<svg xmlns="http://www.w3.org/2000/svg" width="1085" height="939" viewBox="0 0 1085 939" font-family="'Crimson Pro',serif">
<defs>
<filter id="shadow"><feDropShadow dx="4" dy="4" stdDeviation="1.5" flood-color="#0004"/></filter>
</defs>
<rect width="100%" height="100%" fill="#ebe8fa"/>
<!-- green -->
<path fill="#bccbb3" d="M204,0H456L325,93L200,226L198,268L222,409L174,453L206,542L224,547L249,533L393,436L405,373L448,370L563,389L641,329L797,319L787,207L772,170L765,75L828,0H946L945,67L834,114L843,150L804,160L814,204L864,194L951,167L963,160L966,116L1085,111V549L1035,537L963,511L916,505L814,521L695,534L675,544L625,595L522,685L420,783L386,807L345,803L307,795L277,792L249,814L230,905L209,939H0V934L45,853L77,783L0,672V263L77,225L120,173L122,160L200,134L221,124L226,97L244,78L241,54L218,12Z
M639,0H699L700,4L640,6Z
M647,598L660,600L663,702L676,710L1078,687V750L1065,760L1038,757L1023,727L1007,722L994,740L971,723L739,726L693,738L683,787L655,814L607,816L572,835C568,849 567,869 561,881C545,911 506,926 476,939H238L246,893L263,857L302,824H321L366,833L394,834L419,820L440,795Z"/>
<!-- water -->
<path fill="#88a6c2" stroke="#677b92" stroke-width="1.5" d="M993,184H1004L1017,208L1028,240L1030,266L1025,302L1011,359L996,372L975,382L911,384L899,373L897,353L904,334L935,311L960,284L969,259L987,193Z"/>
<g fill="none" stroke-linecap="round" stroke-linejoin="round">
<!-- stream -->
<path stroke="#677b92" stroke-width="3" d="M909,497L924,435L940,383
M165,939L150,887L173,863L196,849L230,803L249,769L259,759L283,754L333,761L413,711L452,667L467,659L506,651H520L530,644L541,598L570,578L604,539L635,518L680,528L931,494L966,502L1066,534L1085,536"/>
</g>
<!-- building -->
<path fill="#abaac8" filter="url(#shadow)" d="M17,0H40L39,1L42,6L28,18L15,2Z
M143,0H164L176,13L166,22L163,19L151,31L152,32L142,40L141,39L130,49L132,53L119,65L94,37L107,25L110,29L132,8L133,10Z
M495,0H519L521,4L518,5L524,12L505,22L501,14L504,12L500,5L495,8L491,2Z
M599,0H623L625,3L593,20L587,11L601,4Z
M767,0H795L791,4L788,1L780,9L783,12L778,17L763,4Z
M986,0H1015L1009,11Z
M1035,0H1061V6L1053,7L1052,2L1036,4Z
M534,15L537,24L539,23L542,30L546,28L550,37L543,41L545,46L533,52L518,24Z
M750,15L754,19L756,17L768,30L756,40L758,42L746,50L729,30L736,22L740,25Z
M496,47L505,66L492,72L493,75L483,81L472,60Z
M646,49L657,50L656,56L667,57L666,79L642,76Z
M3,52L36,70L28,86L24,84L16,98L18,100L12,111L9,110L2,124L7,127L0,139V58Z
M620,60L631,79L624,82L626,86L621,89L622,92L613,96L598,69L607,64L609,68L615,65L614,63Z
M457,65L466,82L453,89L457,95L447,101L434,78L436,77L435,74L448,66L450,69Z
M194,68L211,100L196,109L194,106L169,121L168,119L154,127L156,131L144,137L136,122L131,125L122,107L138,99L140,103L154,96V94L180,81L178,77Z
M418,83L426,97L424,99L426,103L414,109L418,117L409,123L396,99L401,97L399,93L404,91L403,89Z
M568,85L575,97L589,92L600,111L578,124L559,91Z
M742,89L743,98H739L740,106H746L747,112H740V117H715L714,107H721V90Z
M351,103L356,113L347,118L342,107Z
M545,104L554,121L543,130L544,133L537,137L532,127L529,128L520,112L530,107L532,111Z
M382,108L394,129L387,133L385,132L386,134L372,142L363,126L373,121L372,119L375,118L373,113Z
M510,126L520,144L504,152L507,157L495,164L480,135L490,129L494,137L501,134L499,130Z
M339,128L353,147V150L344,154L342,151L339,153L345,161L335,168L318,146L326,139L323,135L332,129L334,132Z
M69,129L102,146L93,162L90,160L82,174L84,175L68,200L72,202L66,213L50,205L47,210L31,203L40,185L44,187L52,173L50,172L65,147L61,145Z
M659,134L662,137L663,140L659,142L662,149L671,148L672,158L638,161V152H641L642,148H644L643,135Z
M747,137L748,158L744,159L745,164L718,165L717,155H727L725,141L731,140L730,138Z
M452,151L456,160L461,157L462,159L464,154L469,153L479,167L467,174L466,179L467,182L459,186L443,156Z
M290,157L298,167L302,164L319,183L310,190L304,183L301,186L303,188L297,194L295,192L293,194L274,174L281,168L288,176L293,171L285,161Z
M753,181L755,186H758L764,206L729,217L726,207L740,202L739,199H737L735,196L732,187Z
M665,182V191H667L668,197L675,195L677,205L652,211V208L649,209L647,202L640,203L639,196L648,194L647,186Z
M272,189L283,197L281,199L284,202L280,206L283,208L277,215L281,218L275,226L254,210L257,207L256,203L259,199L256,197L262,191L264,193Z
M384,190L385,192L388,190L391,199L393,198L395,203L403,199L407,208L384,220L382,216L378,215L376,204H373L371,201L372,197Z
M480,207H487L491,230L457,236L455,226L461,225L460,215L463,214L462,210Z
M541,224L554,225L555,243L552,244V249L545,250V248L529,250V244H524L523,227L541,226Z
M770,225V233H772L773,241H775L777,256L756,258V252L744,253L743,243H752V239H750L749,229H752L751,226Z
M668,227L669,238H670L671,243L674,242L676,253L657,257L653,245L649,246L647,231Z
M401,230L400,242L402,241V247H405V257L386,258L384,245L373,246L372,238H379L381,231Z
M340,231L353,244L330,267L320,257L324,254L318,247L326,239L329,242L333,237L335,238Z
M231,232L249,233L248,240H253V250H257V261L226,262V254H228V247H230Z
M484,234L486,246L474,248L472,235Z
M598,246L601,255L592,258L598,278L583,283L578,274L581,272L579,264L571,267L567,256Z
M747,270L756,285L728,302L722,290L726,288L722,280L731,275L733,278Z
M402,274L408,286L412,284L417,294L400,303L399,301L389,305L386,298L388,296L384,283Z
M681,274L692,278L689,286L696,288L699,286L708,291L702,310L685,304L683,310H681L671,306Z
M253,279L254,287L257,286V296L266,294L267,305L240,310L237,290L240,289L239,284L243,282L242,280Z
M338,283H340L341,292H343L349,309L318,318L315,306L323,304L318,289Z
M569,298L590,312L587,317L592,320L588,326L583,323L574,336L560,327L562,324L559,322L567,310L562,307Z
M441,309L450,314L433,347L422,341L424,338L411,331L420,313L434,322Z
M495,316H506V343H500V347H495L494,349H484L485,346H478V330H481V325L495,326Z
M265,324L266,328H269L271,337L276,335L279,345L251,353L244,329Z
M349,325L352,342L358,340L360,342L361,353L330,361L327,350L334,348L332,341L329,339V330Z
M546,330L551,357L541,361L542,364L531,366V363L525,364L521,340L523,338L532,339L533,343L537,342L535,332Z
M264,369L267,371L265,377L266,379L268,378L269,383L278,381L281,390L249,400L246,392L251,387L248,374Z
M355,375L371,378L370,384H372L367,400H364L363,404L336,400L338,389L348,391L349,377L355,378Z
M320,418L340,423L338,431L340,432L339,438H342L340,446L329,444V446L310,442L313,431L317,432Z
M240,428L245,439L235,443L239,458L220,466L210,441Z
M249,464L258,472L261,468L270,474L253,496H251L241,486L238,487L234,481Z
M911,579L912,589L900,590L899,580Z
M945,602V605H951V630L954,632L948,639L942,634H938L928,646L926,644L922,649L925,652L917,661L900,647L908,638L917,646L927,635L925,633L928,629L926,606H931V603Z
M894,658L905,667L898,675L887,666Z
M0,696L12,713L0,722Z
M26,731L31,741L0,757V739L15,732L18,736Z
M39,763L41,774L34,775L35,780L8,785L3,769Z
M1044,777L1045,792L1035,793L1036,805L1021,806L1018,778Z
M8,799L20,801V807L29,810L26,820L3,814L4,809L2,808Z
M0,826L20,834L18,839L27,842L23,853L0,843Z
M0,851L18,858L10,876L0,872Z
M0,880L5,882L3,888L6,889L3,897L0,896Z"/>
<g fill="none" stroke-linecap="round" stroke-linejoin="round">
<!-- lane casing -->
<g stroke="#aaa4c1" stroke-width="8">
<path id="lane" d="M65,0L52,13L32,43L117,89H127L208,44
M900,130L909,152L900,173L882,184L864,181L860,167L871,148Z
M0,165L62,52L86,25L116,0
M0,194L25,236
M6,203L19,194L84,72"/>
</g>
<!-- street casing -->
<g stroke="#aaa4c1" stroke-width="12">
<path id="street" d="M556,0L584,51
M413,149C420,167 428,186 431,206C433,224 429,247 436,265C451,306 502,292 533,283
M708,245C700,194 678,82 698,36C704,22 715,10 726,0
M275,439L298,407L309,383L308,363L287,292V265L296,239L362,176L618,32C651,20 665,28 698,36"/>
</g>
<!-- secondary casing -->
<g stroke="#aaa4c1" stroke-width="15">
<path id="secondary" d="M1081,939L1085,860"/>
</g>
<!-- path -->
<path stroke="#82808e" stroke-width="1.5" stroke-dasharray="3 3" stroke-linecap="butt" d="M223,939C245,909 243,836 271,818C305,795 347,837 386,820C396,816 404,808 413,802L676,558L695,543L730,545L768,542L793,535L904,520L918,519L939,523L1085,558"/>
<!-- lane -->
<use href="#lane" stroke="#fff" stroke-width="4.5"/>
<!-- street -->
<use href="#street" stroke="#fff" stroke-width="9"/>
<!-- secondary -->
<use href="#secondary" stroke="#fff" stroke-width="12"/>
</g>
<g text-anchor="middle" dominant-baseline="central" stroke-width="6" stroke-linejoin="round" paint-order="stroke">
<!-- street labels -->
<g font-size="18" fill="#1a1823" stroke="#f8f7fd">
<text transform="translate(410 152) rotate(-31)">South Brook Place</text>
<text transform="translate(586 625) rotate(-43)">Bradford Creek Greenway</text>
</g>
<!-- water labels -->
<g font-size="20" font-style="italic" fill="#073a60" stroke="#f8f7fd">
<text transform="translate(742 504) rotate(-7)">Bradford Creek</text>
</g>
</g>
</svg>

• Activity: Where a line contains the word "size", copy that line from the listing above.

• Response below:
<g font-size="18" fill="#1a1823" stroke="#f8f7fd">
<g font-size="20" font-style="italic" fill="#073a60" stroke="#f8f7fd">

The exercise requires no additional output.